At this point, the talk was opened up for a brief Q & A. The one question that truly captured the sentiment of the evening for me was when a parent asked about praise. She relayed an incident where her 5 year old daughter showed kindness by sharing something with a friend. The mother inquired why it would be “wrong” to praise such a wonderful gesture — after all, she wants to encourage this behavior in her child? To this Kohn replied– “do you not think your child knew that it was a kind thing do?” The mother responded “yes, of course I think she knew that she was being kind”. They went back and forth for a bit but the main message here was that by praising the child for her behavior, you reduce her kindness to a mere “fluke” and don’t believe that she is capable of knowing how to be kind — that she must be reinforced for doing something nice because otherwise she’d never act that way again. Instead, he offered that it may be more useful to focus on how the other child felt when her daughter offered to share. The “reward” comes from bringing happiness to someone else rather than getting praise.

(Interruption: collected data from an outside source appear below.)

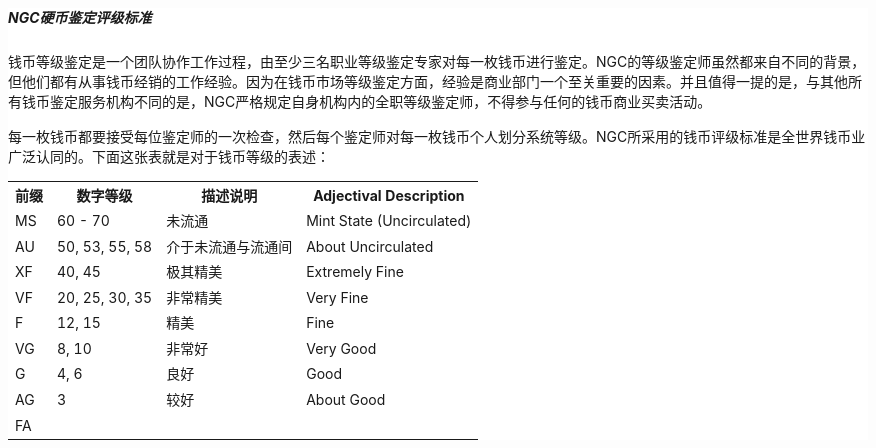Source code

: 
##### NGC硬币鉴定评级标准

钱币等级鉴定是一个团队协作工作过程，由至少三名职业等级鉴定专家对每一枚钱币进行鉴定。NGC的等级鉴定师虽然都来自不同的背景，但他们都有从事钱币经销的工作经验。因为在钱币市场等级鉴定方面，经验是商业部门一个至关重要的因素。并且值得一提的是，与其他所有钱币鉴定服务机构不同的是，NGC严格规定自身机构内的全职等级鉴定师，不得参与任何的钱币商业买卖活动。

每一枚钱币都要接受每位鉴定师的一次检查，然后每个鉴定师对每一枚钱币个人划分系统等级。NGC所采用的钱币评级标准是全世界钱币业广泛认同的。下面这张表就是对于钱币等级的表述：

<table>
	<tr>
		<th>前缀</th>
		<th>数字等级</th>
		<th>描述说明</th>
		<th>Adjectival Description</th>
	</tr>
	<tr>
		<td>MS</td>
		<td>60 - 70</td>
		<td>未流通</td>
		<td>Mint State (Uncirculated)</td>
	</tr>
	<tr>
		<td>AU</td>
		<td>50, 53, 55, 58</td>
		<td>介于未流通与流通间</td>
		<td>About Uncirculated</td>
	</tr>
	<tr>
		<td>XF</td>
		<td>40, 45</td>
		<td>极其精美</td>
		<td>Extremely Fine</td>
	</tr>
	<tr>
		<td>VF</td>
		<td>20, 25, 30, 35</td>
		<td>非常精美</td>
		<td>Very Fine</td>
	</tr>
	<tr>
		<td>F</td>
		<td>12, 15</td>
		<td>精美</td>
		<td>Fine</td>
	</tr>
	<tr>
		<td>VG</td>
		<td>8, 10</td>
		<td>非常好</td>
		<td>Very Good</td>
	</tr>
	<tr>
		<td>G</td>
		<td>4, 6</td>
		<td>良好</td>
		<td>Good</td>
	</tr>
	<tr>
		<td>AG</td>
		<td>3</td>
		<td>较好</td>
		<td>About Good</td>
	</tr>
	<tr>
		<td>FA</td>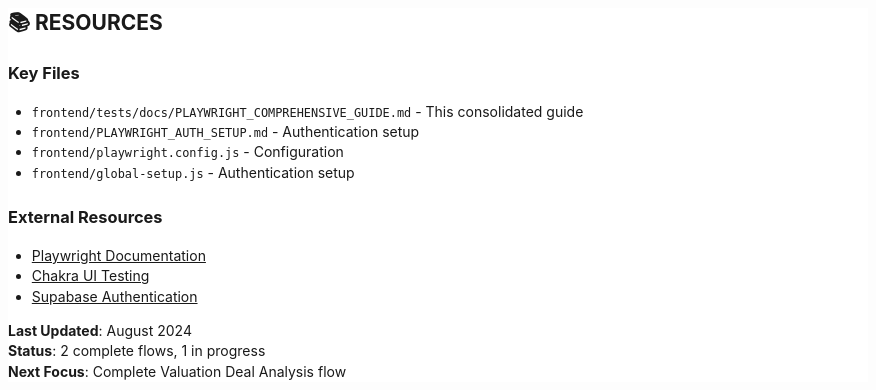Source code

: ## 📚 **RESOURCES**

### **Key Files**
- `frontend/tests/docs/PLAYWRIGHT_COMPREHENSIVE_GUIDE.md` - This consolidated guide
- `frontend/PLAYWRIGHT_AUTH_SETUP.md` - Authentication setup
- `frontend/playwright.config.js` - Configuration
- `frontend/global-setup.js` - Authentication setup

### **External Resources**
- [Playwright Documentation](https://playwright.dev/)
- [Chakra UI Testing](https://chakra-ui.com/)
- [Supabase Authentication](https://supabase.com/docs/guides/auth)

**Last Updated**: August 2024  
**Status**: 2 complete flows, 1 in progress  
**Next Focus**: Complete Valuation Deal Analysis flow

I tried to capture the essence of the talk. I know that in our daily lives sometimes these points of guidance may not seem attainable but as with most things I write about, I think the task is not to be “perfect” parents but rather to be aware of our motives and actions and to be open enough to learn from experiences both good and bad. In fact, Kohn very nicely reminds us that “there will be days when we lack the time, the skill or the patience to do these things properly. But if we resort to compelling children to do what we want, or using force (physical or psychological) to prevent them from doing what we don’t want, then we should be willing to admit that our response was less than ideal. There’s a big difference, after all, between forgiving ourselves an occasional lapse ad not even recognizing that what we did was a lapse.”

I think his approach offers some wonderful insight and a nurturing and holistic approach to parenting. His words conjure up an image that a psychologist once shared with me of holding your child’s heart in your hands –meaning to be a source of support and nourishment for them. It doesn’t require that as a parent you”fix” everything for them but merely that you support them in a loving way.

I highly recommend his book and his website has a wealth of information. I would not look at his approach as a “how to manual” but rather a resource that you can pull from to help support you in the caring of your children.